It has been found that if the segments are provided with a relatively dense pattern of small bore perforations that are perpendicular to the faces of the slabs, this ensures that the individual slab burns in a highly progressive manner. The perforated slab arrangement does increase propellant progressivity and correspondingly increases the velocity of a 120 mm tank round by more than five percent (5%) over a conventional 19-perf PC stick propellant round. In this highly developed art, this is a significant advantage.
However, while the performance of the perforated slab system offers significant superiority over the stick or granular propellant, no practical method of commercially feasible manufacture has been successfully developed.

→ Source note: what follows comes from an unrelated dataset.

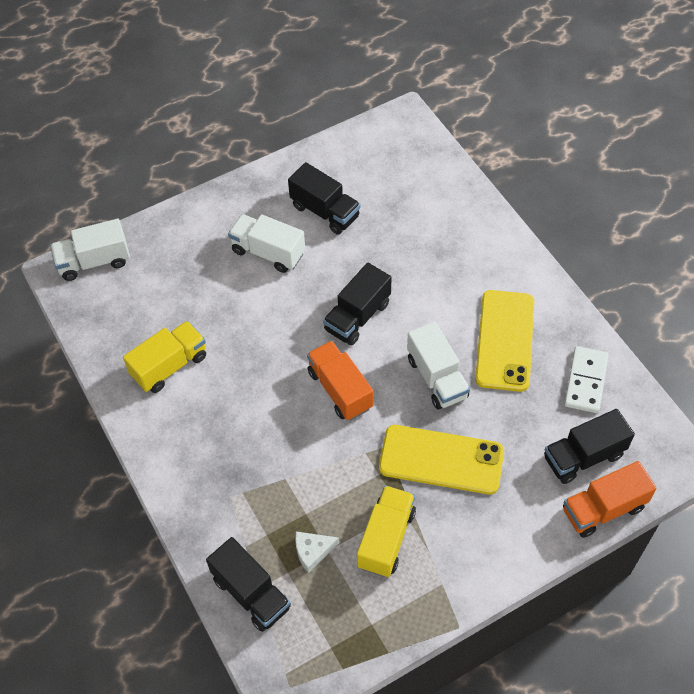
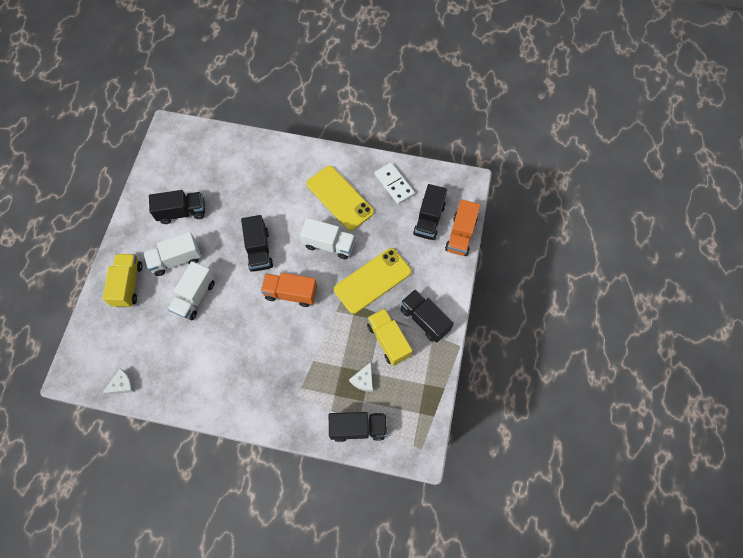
camera: 50 degrees left, 10 degrees up
white truck [50,219,130,281] -> white truck moved to [168,261,215,320]
yellow truck [123,321,206,393] -> yellow truck moved to [102,254,142,307]
none -> white cheese [102,369,135,395]
none -> black truck [401,289,454,343]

And, accordingly, such would fulfill a definite need in the art.
Accordingly, a primary object of the present invention is to provide an improved process for producing punched (perforated) disk or slab propellant.
Another object of the invention is to provide a practical means for automating the production of punched disk or slab propellant.
A still further object of the invention is to provide a punching or perforating step which uses a special punch die assembly and automated indexing to provide a desired dense regular perforation pattern in slab or disk propellant.
Yet another object of the invention is to provide a method of making a propellant which produces a highly accurate, repeatable geometry, thereby increasing load density and reducing loading time.
A yet still further object of the present invention to produce a propellant which results in an increased charge load with a highly repeatable high burning rate achieved at a lower production cost.
Yet still another object of the invention is to provide slab or disk propellant having a sophisticated, repeatable perf pattern that enhances the burning performance of the material and the performance of an associated round.
Other objects and advantages will appear to those skilled in the art in connection with increased familiarity with the description and accounts, together with the drawing figures contained in the specification.